Either Mark Meadows Lived in a Mobile Home on a Mountain or Lied on His Voter Form

Former Trump chief of staff Mark Meadows, who parroted his boss’ unfounded claims that voter fraud cost him the 2020 election, may have engaged in questionable voting behavior himself. According to a report from The New Yorker, Meadows filled out a form registering to vote in North Carolina on Sept. 19, 2020, and where the form asked for the address “where you physically live,” he listed a mobile home on a mountain that his wife had briefly rented.

But according to the former owner of the mobile home, which measures 14 by 62 feet, Meadows never visited the property. “He did not come. He’s never spent a night in there,” the owner, who declined to be named, said of Meadows. The owner told the magazine that Meadows’s wife, Debbie Meadows, rented the property for two months sometime in the last few years (but could not recall specific dates) and only stayed for two nights. Another time, the owner rented the mobile home to Debbie and the Meadows children visited. At the time Meadows filled out the voter registration form, the magazine said he did not own any property, having recently sold his home in Sapphire, N.C.

Last year the prior owner sold the property, which is now owned by Ken Abele. Abele told The New Yorker that he was surprised Meadows would have stayed at the house considering the condition it was in. “I’ve made a lot of improvements,” Abele said, explaining he had done work on the mobile home since he purchased it. “But when I got it, it was not the kind of place you’d think the chief of staff of the president would be staying.”
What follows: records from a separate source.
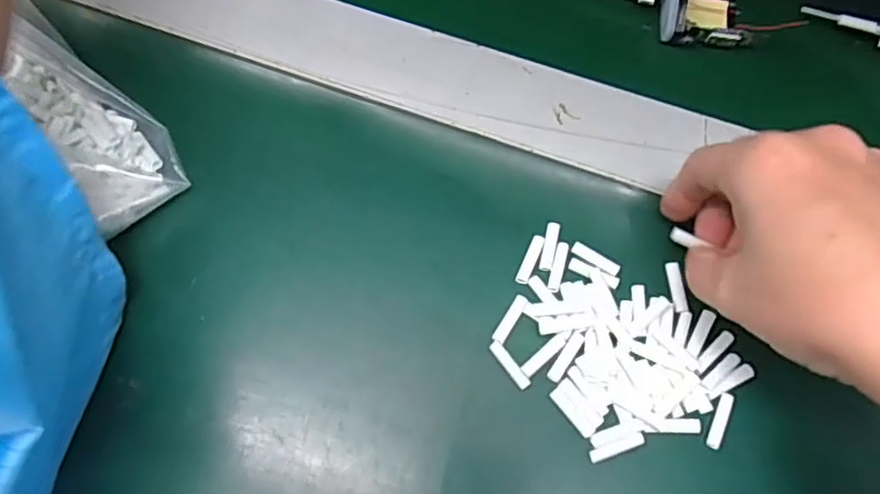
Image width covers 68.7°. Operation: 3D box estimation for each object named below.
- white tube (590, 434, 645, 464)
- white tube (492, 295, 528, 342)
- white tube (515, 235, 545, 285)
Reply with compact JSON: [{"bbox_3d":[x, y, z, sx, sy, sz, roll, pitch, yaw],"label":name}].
[{"bbox_3d":[0.072,0.081,0.261,0.023,0.005,0.005,-19,70,-7],"label":"white tube"},{"bbox_3d":[0.031,0.031,0.278,0.006,0.004,0.023,30,73,11],"label":"white tube"},{"bbox_3d":[0.041,0.005,0.288,0.005,0.004,0.024,23,71,9],"label":"white tube"}]

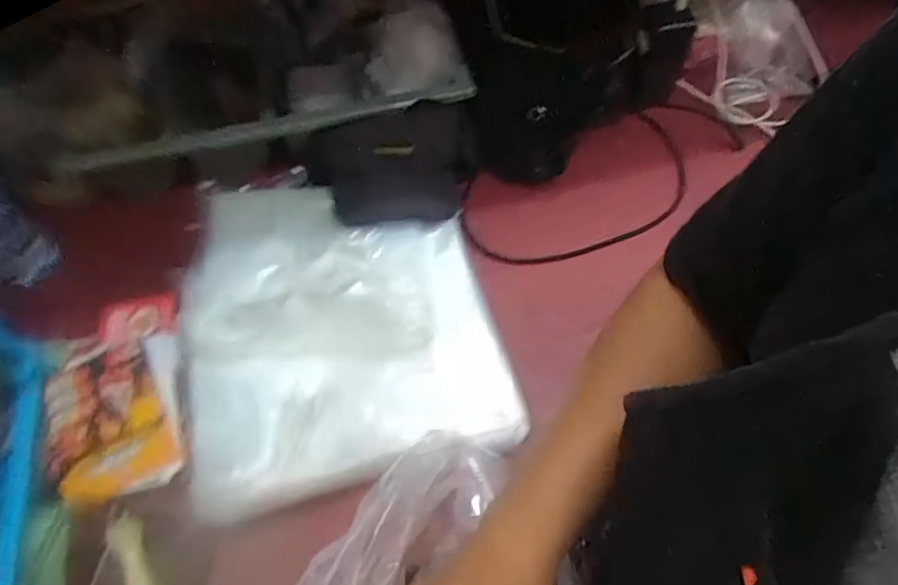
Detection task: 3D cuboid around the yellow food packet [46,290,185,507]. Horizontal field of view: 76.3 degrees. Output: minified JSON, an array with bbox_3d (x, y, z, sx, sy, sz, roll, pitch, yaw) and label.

When the magazine told Abele that Meadows listed the address as his residence, Able responded, “That’s weird he would do that. Really weird.”

The New Yorker also spoke with the director of Macon County’s Board of Elections about Meadows’ registration. “I’m kind of dumbfounded, to be honest with you,” Melanie D. Thibault said. “I looked up this Mcconnell Road, which is in Scaly Mountain, and I found out that it was a dive trailer in the middle of nowhere, which I do not see him or his wife staying in.”

A North Carolina attorney who sits on the Wake County Board of Elections, Gerry Cohen, weighed in on the matter as well. “If Debra Meadows stayed there a single night, and Mark Meadows didn’t stay there, then he didn’t meet the abode test,” Cohen told The New Yorker. If Meadows was wrong to list the address as his domicile, North Carolina law states that a candidate or voter can challenge an individual’s voter registration. But the state places the burden on the challenger to prove the voter never lived at their listed residence. That can be difficult to do.

While there is no evidence of widespread voter fraud in the 2020 election on a scale that would have changed the results, a handful of cases have been prosecuted. Organizations like the ACLU have pointed out that voter fraud prosecutions and convictions have been unfairly doled out, with disparities along racial lines. While black women like Crystal Mason and Pamela Moses have been convicted and jailed for voting while on probation, people like Bruce Bartman, a white man who unlawfully voted for Trump on behalf of his dead mother, have gotten away with just probation.

Meadows may still face prosecution on another matter. The Jan. 6 committee has referred him to the Department of Justice on criminal contempt charges for refusing to cooperate with their investigation.